## What the task asks
Scan the following material for the string "Ramsgate" and copy each line in which it appears.

## Data extract
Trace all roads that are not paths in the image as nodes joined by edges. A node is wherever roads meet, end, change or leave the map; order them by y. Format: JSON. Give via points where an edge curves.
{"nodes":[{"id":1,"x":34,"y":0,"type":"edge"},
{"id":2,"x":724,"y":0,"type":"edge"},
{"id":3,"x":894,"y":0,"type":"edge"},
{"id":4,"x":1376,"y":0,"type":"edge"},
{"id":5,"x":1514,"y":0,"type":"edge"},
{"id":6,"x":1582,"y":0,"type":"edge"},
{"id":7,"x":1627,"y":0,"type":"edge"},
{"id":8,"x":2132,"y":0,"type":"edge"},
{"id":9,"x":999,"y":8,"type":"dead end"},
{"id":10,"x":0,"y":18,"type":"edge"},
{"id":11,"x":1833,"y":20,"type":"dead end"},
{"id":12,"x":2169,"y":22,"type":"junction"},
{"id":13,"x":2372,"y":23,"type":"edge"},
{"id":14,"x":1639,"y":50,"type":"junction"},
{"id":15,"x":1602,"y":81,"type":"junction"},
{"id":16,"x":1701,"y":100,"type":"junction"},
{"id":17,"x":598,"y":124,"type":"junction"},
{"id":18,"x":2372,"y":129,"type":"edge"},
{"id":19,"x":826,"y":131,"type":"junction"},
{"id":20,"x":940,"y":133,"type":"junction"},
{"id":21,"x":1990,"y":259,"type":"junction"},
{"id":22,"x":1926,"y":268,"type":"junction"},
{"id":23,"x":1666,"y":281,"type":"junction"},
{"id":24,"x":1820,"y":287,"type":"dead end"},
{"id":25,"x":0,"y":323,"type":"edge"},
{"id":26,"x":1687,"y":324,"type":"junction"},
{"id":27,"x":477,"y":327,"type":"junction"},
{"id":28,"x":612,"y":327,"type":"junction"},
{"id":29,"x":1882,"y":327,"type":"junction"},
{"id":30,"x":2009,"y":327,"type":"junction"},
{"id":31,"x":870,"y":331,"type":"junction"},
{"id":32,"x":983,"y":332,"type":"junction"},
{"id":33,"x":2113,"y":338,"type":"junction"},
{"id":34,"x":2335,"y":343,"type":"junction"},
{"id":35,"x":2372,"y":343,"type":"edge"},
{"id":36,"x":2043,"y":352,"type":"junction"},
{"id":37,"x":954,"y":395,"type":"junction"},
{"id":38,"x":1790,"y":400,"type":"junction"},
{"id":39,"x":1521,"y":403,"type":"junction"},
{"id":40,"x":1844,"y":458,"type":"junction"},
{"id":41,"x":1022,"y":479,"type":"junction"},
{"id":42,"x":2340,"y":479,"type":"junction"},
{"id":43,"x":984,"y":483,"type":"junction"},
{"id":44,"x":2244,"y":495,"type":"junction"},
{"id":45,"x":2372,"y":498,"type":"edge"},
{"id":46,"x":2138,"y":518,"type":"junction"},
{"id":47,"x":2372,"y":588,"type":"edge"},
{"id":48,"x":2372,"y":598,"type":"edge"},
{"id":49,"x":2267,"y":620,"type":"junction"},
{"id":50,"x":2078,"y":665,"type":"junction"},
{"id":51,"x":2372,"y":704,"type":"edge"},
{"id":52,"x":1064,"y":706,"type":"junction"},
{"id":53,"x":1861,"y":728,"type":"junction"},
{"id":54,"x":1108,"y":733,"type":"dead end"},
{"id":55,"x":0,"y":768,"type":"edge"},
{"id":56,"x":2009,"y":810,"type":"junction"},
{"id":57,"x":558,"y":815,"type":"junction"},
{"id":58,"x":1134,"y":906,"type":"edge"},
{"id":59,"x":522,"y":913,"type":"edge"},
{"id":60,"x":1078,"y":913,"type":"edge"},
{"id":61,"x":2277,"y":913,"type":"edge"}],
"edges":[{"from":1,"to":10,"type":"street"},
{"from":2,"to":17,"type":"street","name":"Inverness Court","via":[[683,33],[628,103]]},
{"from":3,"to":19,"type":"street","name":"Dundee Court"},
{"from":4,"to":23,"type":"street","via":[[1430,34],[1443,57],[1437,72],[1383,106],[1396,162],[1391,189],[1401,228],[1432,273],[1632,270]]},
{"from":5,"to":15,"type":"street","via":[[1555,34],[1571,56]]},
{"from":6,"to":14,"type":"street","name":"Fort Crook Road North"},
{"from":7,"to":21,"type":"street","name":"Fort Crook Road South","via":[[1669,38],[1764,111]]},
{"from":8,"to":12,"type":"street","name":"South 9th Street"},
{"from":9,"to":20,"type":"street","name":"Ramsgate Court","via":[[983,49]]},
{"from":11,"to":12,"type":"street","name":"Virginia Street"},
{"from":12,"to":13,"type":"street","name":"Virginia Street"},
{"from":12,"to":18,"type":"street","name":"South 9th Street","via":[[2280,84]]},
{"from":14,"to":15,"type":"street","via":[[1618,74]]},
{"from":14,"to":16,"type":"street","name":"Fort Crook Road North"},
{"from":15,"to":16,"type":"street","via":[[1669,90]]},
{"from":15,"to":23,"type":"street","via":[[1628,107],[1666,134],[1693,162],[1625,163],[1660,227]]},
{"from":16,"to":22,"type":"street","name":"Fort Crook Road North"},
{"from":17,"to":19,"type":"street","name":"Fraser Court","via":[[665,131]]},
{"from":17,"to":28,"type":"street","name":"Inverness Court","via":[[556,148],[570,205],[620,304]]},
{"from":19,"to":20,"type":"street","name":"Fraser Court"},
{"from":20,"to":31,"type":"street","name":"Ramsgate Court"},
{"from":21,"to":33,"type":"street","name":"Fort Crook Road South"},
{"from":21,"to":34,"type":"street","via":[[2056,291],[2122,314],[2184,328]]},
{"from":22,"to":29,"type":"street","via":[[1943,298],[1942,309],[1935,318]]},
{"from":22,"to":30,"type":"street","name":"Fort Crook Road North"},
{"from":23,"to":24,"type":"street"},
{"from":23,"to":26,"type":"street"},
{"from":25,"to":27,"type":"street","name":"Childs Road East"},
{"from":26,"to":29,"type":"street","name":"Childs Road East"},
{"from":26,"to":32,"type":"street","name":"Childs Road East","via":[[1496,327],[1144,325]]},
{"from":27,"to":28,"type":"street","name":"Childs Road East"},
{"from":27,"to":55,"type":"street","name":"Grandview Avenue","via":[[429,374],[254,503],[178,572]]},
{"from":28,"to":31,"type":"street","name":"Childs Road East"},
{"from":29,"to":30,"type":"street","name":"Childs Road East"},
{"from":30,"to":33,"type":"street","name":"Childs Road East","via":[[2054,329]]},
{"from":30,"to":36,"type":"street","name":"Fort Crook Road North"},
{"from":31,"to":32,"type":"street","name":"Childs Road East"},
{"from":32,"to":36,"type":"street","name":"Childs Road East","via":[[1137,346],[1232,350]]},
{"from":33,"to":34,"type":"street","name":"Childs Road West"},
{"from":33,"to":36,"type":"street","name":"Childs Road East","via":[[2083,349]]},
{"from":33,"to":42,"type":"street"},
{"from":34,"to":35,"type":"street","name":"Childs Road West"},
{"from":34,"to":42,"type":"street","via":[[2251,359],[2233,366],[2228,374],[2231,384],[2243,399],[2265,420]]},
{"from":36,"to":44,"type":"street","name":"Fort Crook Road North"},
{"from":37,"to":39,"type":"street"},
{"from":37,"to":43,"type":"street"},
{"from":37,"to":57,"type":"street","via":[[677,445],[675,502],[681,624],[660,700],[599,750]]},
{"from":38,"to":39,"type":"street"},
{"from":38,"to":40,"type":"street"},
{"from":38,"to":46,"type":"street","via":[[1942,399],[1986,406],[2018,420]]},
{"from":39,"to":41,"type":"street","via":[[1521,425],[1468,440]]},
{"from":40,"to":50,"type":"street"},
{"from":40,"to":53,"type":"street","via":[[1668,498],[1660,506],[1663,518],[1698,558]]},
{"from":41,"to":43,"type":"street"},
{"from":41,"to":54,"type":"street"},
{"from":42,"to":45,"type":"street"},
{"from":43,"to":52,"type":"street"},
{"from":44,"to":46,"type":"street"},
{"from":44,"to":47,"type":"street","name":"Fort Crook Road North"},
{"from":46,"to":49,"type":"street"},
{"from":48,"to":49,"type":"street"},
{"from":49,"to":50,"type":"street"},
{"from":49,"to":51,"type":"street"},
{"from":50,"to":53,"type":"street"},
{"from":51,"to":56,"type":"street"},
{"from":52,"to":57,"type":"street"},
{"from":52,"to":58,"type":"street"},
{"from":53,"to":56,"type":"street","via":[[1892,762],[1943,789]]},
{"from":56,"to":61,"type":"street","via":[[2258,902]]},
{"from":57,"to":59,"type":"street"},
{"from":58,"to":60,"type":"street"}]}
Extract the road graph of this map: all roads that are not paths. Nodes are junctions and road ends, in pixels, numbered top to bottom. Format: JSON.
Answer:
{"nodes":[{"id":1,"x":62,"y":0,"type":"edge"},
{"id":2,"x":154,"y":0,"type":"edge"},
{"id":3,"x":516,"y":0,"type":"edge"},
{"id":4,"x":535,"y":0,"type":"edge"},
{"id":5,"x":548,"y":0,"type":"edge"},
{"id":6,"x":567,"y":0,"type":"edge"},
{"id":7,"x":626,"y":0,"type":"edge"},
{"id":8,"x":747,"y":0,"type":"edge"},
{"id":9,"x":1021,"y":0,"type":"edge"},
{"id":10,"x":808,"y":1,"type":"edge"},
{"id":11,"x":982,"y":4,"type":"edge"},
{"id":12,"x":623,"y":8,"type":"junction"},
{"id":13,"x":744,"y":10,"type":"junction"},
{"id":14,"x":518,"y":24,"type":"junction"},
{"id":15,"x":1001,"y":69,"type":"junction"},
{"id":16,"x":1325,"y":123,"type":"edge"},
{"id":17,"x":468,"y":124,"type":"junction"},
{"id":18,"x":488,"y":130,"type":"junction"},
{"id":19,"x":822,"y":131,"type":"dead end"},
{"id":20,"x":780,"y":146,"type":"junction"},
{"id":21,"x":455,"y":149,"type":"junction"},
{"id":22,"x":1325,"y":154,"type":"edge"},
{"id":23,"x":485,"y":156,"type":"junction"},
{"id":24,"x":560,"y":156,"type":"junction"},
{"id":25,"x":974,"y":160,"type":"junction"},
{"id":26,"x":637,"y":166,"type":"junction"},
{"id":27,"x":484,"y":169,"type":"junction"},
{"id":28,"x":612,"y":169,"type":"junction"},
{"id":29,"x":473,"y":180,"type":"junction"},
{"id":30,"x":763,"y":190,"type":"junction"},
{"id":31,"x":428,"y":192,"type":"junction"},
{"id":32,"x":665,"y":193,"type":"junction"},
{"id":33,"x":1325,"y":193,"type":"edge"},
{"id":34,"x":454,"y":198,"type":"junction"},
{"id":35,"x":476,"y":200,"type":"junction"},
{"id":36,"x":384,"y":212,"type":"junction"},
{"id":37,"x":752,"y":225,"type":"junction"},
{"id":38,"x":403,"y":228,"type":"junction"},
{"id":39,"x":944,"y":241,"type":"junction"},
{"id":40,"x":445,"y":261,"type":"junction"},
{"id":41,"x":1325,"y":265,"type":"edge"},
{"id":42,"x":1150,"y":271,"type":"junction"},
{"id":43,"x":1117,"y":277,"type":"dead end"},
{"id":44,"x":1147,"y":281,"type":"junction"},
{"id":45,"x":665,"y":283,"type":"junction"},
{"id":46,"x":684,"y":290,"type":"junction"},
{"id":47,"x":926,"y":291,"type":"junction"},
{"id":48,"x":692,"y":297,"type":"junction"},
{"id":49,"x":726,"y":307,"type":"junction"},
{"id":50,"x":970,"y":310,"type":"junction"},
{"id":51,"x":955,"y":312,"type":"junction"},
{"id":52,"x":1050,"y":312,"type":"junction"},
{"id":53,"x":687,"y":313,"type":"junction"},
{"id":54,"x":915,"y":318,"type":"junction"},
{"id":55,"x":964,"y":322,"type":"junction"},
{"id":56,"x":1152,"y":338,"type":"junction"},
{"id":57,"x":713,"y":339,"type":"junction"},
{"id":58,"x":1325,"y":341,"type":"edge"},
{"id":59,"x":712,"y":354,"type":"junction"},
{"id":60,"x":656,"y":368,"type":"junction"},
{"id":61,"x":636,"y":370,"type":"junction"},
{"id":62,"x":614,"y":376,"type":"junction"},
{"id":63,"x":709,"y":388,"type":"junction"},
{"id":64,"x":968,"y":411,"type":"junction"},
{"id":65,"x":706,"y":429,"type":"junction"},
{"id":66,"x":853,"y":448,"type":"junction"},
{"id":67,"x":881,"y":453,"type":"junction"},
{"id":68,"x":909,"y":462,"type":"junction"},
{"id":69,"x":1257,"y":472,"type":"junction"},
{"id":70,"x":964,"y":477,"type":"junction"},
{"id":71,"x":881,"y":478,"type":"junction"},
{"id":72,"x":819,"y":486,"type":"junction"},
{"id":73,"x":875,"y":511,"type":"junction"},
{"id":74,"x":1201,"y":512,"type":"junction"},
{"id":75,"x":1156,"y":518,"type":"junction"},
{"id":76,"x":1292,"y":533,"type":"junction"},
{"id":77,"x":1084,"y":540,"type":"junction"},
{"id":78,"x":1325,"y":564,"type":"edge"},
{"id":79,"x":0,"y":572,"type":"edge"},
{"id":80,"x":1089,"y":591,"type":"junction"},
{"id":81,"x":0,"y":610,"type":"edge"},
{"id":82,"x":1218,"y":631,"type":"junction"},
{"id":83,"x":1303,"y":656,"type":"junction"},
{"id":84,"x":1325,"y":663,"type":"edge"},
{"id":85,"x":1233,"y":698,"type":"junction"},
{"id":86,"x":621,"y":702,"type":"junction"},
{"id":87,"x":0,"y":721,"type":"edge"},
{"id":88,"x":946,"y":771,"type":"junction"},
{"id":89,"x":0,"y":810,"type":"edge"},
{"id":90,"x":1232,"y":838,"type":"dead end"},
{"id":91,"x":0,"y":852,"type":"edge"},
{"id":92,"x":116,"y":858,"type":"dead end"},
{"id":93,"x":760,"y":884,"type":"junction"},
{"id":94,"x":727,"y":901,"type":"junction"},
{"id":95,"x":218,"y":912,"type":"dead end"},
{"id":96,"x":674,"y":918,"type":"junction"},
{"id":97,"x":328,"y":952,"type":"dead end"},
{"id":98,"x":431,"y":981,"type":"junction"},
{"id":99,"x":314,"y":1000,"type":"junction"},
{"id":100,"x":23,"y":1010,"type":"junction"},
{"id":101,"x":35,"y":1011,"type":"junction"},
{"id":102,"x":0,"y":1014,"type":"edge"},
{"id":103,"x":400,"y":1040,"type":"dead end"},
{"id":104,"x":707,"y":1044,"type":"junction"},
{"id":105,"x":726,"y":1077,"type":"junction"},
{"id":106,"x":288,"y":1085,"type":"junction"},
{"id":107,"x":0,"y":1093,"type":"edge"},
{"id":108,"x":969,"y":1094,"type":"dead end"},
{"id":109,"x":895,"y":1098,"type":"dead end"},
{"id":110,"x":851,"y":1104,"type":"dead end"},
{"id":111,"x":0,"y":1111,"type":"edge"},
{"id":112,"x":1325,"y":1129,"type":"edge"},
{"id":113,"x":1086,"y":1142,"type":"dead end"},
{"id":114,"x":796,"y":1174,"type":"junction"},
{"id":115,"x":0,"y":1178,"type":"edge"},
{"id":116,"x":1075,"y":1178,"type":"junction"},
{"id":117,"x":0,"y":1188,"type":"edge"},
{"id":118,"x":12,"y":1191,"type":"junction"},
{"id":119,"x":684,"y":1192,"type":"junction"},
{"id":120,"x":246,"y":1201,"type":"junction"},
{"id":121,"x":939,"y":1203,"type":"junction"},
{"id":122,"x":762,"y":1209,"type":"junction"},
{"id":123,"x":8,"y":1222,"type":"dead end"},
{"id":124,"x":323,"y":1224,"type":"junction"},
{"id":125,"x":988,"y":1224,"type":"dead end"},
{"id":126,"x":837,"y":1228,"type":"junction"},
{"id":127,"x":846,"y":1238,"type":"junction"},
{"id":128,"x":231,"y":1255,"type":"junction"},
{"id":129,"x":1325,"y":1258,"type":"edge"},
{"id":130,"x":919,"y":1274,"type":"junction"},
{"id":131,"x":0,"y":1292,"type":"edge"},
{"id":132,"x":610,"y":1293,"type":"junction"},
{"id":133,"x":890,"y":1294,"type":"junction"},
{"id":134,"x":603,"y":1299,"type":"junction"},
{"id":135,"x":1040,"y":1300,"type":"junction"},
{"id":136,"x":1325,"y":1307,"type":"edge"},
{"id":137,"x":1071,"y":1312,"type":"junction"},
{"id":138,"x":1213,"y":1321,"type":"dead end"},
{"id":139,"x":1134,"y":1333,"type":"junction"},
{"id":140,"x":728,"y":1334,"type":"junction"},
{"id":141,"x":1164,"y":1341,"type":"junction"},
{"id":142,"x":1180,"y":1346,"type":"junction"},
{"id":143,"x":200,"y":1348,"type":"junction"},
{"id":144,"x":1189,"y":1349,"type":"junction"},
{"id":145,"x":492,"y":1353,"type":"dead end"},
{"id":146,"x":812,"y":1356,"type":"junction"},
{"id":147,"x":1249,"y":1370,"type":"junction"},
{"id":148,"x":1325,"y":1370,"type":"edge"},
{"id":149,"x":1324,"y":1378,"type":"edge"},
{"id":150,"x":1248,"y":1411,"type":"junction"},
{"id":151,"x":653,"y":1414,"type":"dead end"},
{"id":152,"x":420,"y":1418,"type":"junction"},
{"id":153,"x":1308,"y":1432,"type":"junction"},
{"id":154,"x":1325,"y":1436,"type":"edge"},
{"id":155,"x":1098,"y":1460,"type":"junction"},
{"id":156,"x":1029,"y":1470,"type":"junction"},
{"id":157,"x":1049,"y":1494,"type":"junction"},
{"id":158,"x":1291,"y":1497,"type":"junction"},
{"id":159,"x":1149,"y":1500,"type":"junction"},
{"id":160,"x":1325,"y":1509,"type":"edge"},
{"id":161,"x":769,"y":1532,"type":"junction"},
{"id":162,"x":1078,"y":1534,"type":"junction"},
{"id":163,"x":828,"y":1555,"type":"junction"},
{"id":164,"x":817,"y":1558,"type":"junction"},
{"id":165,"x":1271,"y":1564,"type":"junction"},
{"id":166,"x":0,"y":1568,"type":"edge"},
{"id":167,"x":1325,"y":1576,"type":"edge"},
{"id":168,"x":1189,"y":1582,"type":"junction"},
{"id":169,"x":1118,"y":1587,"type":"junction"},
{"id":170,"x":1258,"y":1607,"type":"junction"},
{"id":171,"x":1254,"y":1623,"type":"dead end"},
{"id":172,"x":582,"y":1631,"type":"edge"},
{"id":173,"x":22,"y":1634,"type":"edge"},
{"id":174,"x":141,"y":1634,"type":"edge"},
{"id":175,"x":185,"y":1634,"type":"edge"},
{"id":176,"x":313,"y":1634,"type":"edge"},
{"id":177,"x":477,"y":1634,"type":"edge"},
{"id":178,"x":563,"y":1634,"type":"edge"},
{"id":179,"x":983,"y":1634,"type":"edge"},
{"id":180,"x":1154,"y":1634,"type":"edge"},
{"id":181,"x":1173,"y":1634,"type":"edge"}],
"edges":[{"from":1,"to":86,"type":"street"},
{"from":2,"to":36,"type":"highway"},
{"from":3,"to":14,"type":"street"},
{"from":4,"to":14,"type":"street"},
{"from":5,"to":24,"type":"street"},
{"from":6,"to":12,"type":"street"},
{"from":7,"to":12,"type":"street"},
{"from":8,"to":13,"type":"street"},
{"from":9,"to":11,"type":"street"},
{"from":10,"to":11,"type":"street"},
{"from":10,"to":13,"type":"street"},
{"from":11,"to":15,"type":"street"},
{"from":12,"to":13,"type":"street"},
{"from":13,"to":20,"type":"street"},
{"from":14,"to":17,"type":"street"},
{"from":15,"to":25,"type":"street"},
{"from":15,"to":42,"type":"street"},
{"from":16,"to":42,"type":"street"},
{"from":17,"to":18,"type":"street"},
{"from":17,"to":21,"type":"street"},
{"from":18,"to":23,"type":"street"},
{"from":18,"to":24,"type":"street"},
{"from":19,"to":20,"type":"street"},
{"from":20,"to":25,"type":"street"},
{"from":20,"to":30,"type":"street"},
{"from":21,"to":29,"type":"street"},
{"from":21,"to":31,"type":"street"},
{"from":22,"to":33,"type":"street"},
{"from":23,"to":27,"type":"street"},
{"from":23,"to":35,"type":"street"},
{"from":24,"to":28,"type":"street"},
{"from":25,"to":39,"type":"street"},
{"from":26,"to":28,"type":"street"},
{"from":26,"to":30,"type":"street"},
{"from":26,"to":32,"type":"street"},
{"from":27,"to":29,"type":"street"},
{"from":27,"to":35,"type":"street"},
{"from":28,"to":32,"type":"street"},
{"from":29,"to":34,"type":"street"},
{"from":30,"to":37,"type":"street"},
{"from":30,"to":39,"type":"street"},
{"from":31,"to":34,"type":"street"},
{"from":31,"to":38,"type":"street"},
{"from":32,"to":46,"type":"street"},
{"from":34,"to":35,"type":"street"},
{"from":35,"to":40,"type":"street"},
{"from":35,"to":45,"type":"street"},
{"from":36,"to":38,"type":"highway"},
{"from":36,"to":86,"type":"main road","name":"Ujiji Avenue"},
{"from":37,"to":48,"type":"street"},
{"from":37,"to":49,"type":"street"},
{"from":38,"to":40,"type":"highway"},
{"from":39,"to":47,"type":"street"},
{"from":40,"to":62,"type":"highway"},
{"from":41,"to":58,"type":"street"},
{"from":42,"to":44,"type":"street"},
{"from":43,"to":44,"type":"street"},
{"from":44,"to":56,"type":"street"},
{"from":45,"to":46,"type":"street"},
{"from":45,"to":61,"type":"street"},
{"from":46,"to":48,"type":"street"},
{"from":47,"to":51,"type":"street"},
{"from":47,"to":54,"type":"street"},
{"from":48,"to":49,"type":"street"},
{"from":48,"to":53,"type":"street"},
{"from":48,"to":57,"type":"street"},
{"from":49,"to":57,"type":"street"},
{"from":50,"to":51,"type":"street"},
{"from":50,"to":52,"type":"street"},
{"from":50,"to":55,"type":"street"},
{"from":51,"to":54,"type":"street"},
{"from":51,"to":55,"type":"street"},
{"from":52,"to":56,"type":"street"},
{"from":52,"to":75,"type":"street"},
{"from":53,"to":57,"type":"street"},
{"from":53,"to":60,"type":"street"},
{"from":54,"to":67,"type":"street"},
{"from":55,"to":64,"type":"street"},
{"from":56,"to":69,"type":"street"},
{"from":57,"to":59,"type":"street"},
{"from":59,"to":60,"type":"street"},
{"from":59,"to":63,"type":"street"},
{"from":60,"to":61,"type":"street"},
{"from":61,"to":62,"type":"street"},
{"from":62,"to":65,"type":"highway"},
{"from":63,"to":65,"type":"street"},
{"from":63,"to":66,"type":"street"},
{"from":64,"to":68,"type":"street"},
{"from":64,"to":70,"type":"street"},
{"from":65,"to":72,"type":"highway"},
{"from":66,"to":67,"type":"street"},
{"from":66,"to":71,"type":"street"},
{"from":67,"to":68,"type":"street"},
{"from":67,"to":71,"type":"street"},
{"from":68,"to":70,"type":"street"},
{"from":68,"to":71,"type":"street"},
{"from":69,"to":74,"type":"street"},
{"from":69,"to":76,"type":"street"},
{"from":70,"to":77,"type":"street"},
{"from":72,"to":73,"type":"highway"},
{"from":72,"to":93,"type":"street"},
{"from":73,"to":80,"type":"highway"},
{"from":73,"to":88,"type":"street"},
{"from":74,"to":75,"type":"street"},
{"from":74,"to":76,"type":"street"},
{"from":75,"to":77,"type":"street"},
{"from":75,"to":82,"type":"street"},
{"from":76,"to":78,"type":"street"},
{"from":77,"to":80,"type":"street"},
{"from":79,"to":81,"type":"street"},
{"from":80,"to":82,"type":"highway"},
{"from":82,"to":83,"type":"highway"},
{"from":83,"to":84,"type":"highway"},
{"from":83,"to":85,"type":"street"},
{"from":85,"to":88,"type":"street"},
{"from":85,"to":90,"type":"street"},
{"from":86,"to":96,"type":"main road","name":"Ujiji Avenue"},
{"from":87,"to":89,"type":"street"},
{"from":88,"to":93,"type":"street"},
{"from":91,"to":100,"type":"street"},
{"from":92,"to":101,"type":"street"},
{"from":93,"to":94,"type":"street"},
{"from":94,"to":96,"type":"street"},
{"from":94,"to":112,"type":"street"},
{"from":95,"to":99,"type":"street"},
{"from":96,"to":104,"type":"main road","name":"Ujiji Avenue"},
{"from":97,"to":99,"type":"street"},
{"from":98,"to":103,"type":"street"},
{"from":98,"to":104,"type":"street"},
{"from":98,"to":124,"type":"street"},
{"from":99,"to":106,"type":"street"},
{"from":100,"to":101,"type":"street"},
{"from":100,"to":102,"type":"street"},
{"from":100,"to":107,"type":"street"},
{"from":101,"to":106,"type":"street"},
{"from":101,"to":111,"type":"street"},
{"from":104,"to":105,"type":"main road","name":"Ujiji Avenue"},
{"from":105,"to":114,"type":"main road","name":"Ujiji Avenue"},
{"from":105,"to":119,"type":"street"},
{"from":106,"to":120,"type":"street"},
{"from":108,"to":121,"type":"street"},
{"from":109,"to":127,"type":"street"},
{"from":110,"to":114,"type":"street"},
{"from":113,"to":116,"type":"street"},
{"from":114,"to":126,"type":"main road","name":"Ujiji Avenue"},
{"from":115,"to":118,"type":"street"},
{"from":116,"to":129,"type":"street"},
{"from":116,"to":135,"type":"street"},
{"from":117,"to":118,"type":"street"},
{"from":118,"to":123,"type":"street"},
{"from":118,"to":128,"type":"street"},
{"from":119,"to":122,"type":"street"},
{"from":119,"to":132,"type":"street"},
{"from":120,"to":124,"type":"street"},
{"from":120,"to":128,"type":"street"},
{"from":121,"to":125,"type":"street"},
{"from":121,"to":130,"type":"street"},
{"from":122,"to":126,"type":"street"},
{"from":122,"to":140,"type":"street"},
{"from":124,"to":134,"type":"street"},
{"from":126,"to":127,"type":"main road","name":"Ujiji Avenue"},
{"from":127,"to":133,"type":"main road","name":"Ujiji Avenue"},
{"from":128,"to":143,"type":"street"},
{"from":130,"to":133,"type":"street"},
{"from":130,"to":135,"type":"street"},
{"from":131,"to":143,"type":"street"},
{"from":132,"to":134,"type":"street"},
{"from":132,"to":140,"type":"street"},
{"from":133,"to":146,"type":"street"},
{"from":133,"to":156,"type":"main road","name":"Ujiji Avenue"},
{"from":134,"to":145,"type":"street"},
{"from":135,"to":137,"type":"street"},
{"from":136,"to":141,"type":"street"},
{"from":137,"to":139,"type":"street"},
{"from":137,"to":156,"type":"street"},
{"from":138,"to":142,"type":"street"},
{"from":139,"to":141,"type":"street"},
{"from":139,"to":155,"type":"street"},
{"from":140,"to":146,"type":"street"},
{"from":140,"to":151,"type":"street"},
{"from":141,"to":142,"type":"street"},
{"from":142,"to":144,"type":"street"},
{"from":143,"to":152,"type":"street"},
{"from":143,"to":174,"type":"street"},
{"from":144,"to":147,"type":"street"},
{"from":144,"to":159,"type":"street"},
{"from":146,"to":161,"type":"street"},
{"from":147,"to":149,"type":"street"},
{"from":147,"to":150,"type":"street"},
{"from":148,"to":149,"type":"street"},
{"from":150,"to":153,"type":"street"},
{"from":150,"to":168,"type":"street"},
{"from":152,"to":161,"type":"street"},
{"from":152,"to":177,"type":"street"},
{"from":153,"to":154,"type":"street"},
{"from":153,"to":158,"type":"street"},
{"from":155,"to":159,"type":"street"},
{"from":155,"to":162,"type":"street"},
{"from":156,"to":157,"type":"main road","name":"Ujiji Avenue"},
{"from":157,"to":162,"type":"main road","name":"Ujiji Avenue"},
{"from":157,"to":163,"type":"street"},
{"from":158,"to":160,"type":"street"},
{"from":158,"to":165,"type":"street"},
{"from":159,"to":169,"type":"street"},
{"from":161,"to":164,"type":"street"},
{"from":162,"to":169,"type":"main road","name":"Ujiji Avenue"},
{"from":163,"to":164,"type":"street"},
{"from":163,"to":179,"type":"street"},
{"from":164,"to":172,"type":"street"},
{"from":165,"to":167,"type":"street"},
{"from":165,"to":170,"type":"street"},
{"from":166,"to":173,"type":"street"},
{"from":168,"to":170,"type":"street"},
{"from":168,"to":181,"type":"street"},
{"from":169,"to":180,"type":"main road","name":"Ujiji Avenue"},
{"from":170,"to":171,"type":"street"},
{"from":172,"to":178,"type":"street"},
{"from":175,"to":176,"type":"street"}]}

## Result
{"from":9,"to":20,"type":"street","name":"Ramsgate Court","via":[[983,49]]},
{"from":20,"to":31,"type":"street","name":"Ramsgate Court"},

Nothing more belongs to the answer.